Sie erklärten der Presse auch, sie seien Freunde des jemenitischen Volkes, Feindschaft hegten sie nur gegen Amerika. Man sieht, die "Helfer der Schari'a" sind bemüht, die Bevölkerung des Hinterlandes im Inneren Jemens auf ihre Seite zu bringen.
Die Elitetruppen in Sanaa, fern von al-Qaeda
Der nun neu auflebende Krieg gegen "al-Qaeda" hängt mit den Versuchen, die jemenitische Armee wieder zu vereinigen, zusammen. Die bestausgerüstete und bestausgebildete Einheit der Armee ist die Präsidialgarde unter dem Kommando von Ahmed, dem Sohn des Ex-Präsidenten. Die Amerikaner haben für ihre Ausbildung und Bewaffnung gesorgt. Sie ist jedoch bisher nie gegen al-Qaeda eingesetzt worden, weil sie dem Präsidenten in der Hauptsatdt als Garde diente. Der neue Präsident benötigt sie nicht. Doch sie dient immer noch der Sicherheit des abgesetzten Präsidenten und seiner Parteigänger in Sanaa.
Am 29. April wurde unter Berufung auf diplomatische Quellen gemeldet, der bisherige Präsident sei bereit, vorübergehend ins Ausland zu reisen. Er werde zunächst in die Arabischen Emirate fliegen. Doch diese Nachricht wurde sofort von Freunden Ali Salehs dementiert.
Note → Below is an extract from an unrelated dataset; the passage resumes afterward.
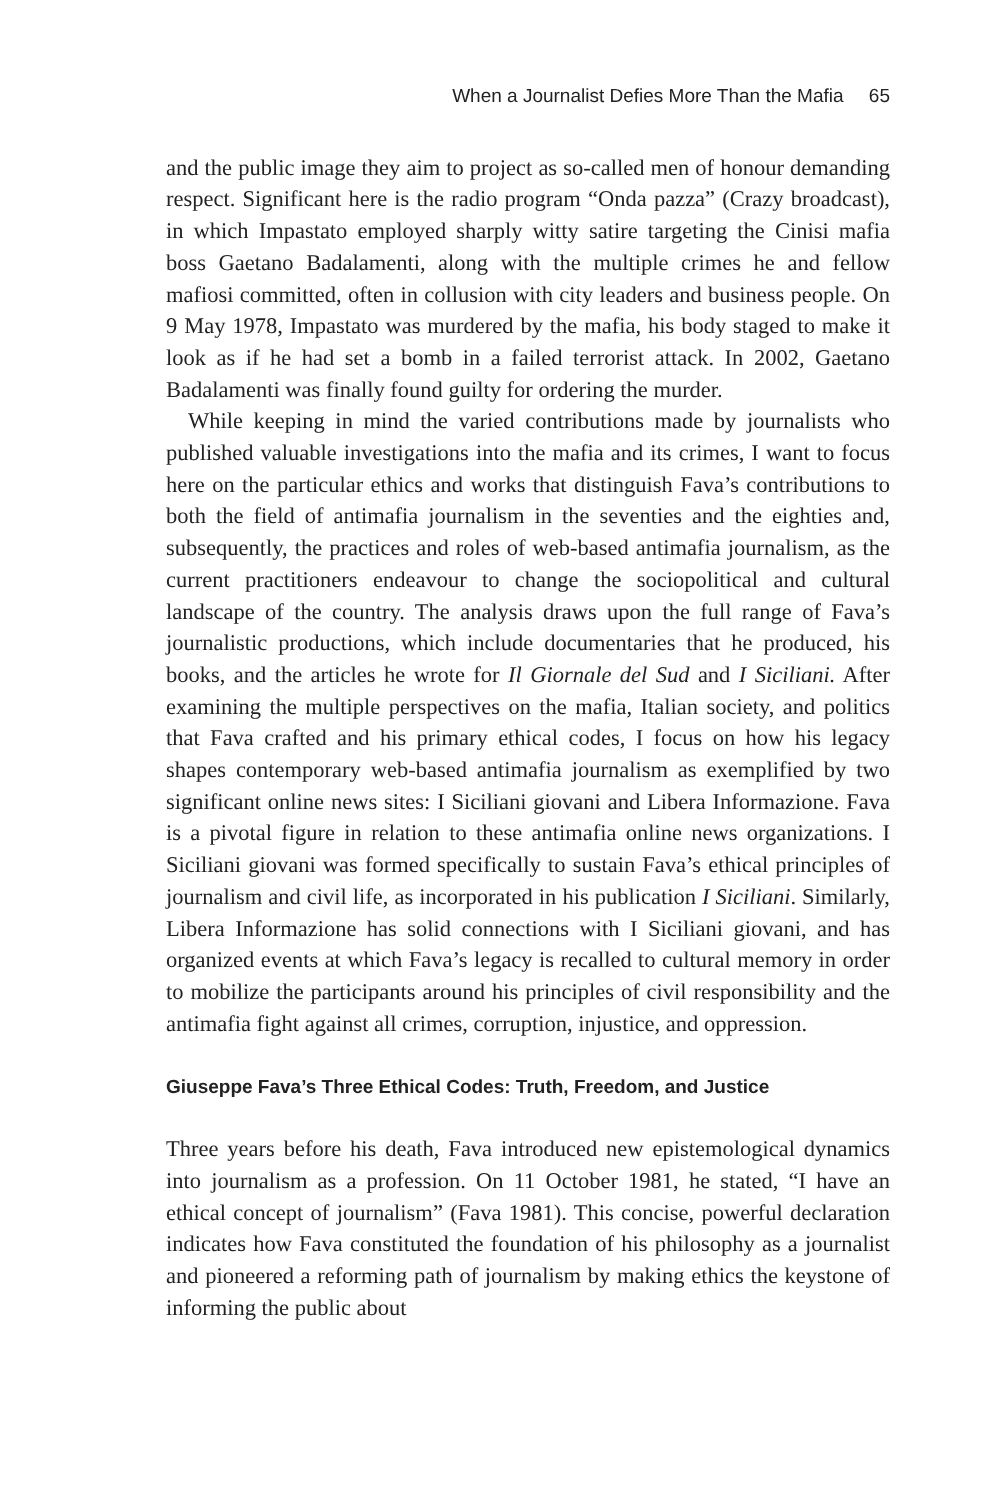When a Journalist Defies More Than the Mafia 65
and the public image they aim to project as so-called men of honour demanding respect. Significant here is the radio program “Onda pazza” (Crazy broadcast), in which Impastato employed sharply witty satire targeting the Cinisi mafia boss Gaetano Badalamenti, along with the multiple crimes he and fellow mafiosi committed, often in collusion with city leaders and business people. On 9 May 1978, Impastato was murdered by the mafia, his body staged to make it look as if he had set a bomb in a failed terrorist attack. In 2002, Gaetano Badalamenti was finally found guilty for ordering the murder.
While keeping in mind the varied contributions made by journalists who published valuable investigations into the mafia and its crimes, I want to focus here on the particular ethics and works that distinguish Fava’s contributions to both the field of antimafia journalism in the seventies and the eighties and, subsequently, the practices and roles of web-based antimafia journalism, as the current practitioners endeavour to change the sociopolitical and cultural landscape of the country. The analysis draws upon the full range of Fava’s journalistic productions, which include documentaries that he produced, his books, and the articles he wrote for Il Giornale del Sud and I Siciliani. After examining the multiple perspectives on the mafia, Italian society, and politics that Fava crafted and his primary ethical codes, I focus on how his legacy shapes contemporary web-based antimafia journalism as exemplified by two significant online news sites: I Siciliani giovani and Libera Informazione. Fava is a pivotal figure in relation to these antimafia online news organizations. I Siciliani giovani was formed specifically to sustain Fava’s ethical principles of journalism and civil life, as incorporated in his publication I Siciliani. Similarly, Libera Informazione has solid connections with I Siciliani giovani, and has organized events at which Fava’s legacy is recalled to cultural memory in order to mobilize the participants around his principles of civil responsibility and the antimafia fight against all crimes, corruption, injustice, and oppression.
Giuseppe Fava’s Three Ethical Codes: Truth, Freedom, and Justice
Three years before his death, Fava introduced new epistemological dynamics into journalism as a profession. On 11 October 1981, he stated, “I have an ethical concept of journalism” (Fava 1981). This concise, powerful declaration indicates how Fava constituted the foundation of his philosophy as a journalist and pioneered a reforming path of journalism by making ethics the keystone of informing the public about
Der Ex-Präsident ist berühmt dafür, dass er unter diplomatischem Druck Zusagen erteilt, sie dann aber unter irgendwelchen Vorwänden zurücknimmt. Man kann annehmen, dass einiger Druck auf ihn ausgeübt wird, wenigstens vorübergehend abzureisen, um es dadurch dem neuen Präsidenten zu erleichtern, die Armee ganz in den Griff zu bekommen und sie dann auch voll gegen die Kämpfer der Islamisten einzusetzen.